Establishment, characterization and differentiation induction of a new human diploid myelomonocytic cell line (HL-92) derived from a patient with acute myelomonocytic leukemia.

With very few exceptions, it has not been possible to grow human myeloid cells for long periods in culture. We have recently developed techniques enabling the long-term in vitro propagation of normal immature myeloid cells from fresh foetal cord blood and monocytes from normal adult peripheral blood, and have utilized these procedures to initiate cultures of fresh peripheral blood leukocytes from leukemic donors.
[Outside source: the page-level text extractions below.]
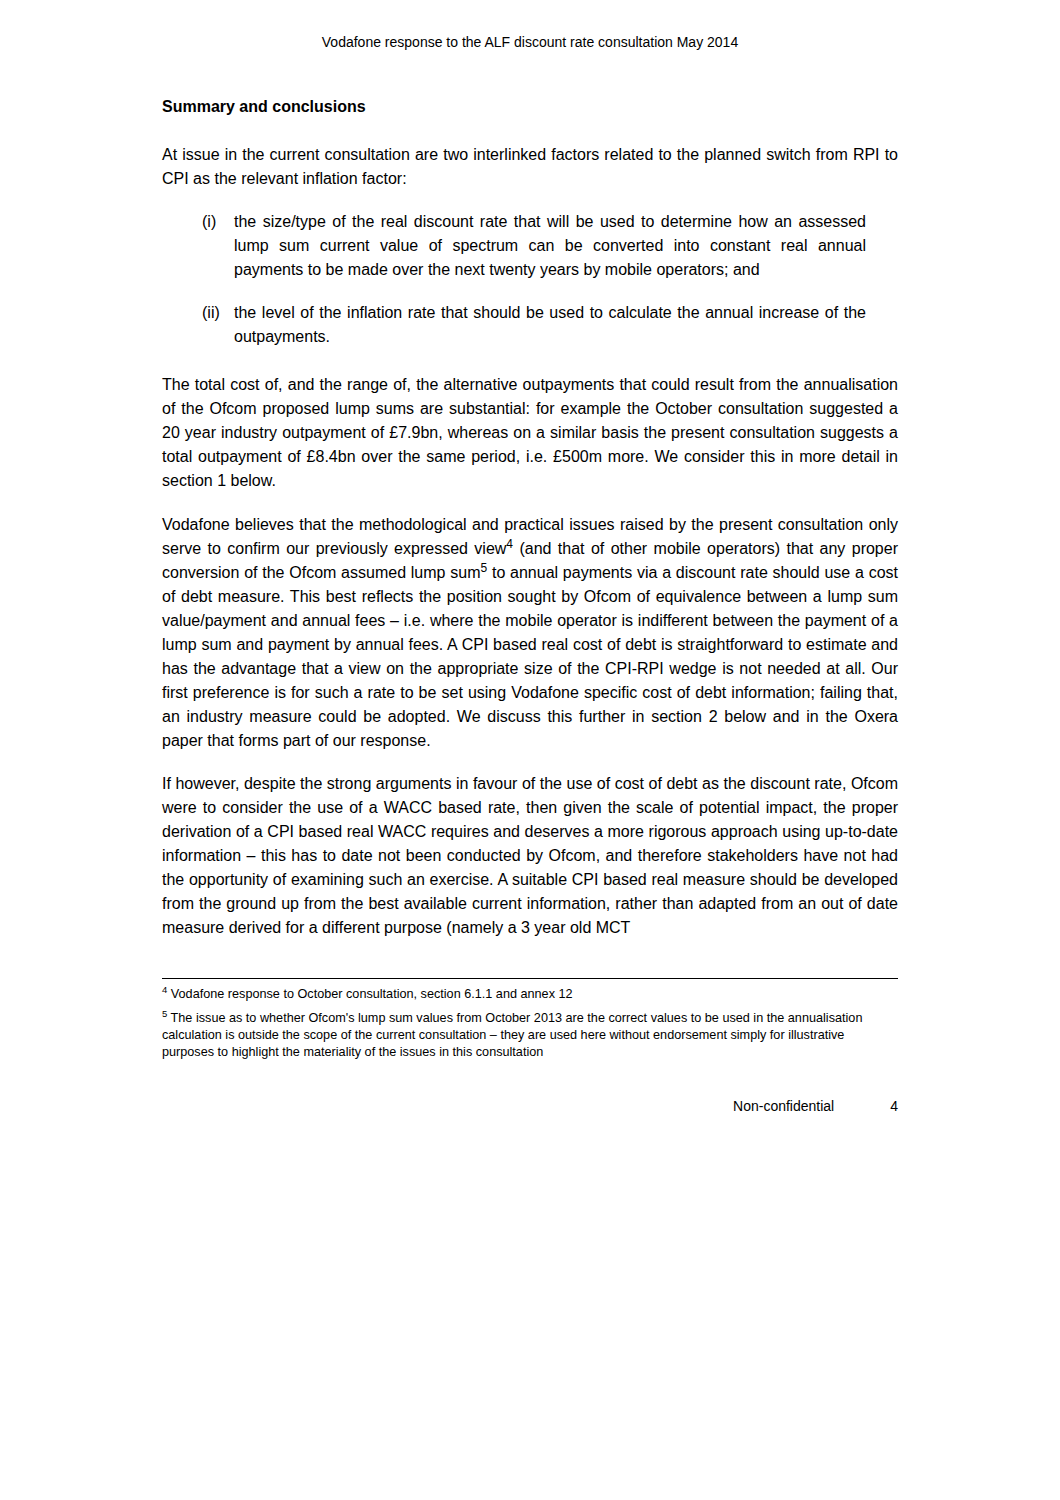Vodafone response to the ALF discount rate consultation May 2014
Summary and conclusions
At issue in the current consultation are two interlinked factors related to the planned switch from RPI to CPI as the relevant inflation factor:
(i) the size/type of the real discount rate that will be used to determine how an assessed lump sum current value of spectrum can be converted into constant real annual payments to be made over the next twenty years by mobile operators; and
(ii) the level of the inflation rate that should be used to calculate the annual increase of the outpayments.
The total cost of, and the range of, the alternative outpayments that could result from the annualisation of the Ofcom proposed lump sums are substantial: for example the October consultation suggested a 20 year industry outpayment of £7.9bn, whereas on a similar basis the present consultation suggests a total outpayment of £8.4bn over the same period, i.e. £500m more. We consider this in more detail in section 1 below.
Vodafone believes that the methodological and practical issues raised by the present consultation only serve to confirm our previously expressed view4 (and that of other mobile operators) that any proper conversion of the Ofcom assumed lump sum5 to annual payments via a discount rate should use a cost of debt measure. This best reflects the position sought by Ofcom of equivalence between a lump sum value/payment and annual fees – i.e. where the mobile operator is indifferent between the payment of a lump sum and payment by annual fees. A CPI based real cost of debt is straightforward to estimate and has the advantage that a view on the appropriate size of the CPI-RPI wedge is not needed at all. Our first preference is for such a rate to be set using Vodafone specific cost of debt information; failing that, an industry measure could be adopted. We discuss this further in section 2 below and in the Oxera paper that forms part of our response.
If however, despite the strong arguments in favour of the use of cost of debt as the discount rate, Ofcom were to consider the use of a WACC based rate, then given the scale of potential impact, the proper derivation of a CPI based real WACC requires and deserves a more rigorous approach using up-to-date information – this has to date not been conducted by Ofcom, and therefore stakeholders have not had the opportunity of examining such an exercise. A suitable CPI based real measure should be developed from the ground up from the best available current information, rather than adapted from an out of date measure derived for a different purpose (namely a 3 year old MCT
4 Vodafone response to October consultation, section 6.1.1 and annex 12
5 The issue as to whether Ofcom's lump sum values from October 2013 are the correct values to be used in the annualisation calculation is outside the scope of the current consultation – they are used here without endorsement simply for illustrative purposes to highlight the materiality of the issues in this consultation
Non-confidential4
In four of 26 leukemic samples tested, leukocyte replication beyond that obtained in control cultures was observed, and in one of these HL-92, derived from the peripheral blood of a patient with acute myelomonocytic leukemia, the culture has continued to replicate slowly for over 2 years under the special growth conditions. Morphological, cytochemical, immunological and functional studies show that the culture consists predominantly of immature myeloid cells (myeloblasts through to myelocytes) but also contains some mature neutrophils and monocytes. At least a portion of HL-92 cells express Fc and complement receptors, contain histacompatibility locus antigens, including HLA-DR, and release GM-CSA, low levels of PGE and lysozyme. HL-92 cells can be induced with DMSO or RA to differentiate into mature neutrophils (an increase from 20 to 70% of the cell population) as determined by morphology, by an increase in phagocytic cells, and superoxide anion production. Fresh leukocytes from the patient's bone marrow appeared to have a diploid karyotype. However a consistent chromosomal abnormality observed in HL-92 was a deletion in the long arm of chromosome 11 [del(11)(q23)]. This is consistent with recent observations in monocytic leukemia. Since the few other established human myeloid cell lines have various chromosomal abnormalities, and some respond to differentiation inducers, while others do not, there appears to be no detectable common chromosome change required either for in vitro growth of myeloid cells or their response to inducers of differentiation. These cell lines and the application of the techniques described here for the growth of myeloid cells from other leukemic or normal sources should be helpful in the study of normal and leukemic myeloid cell growth and differentiation.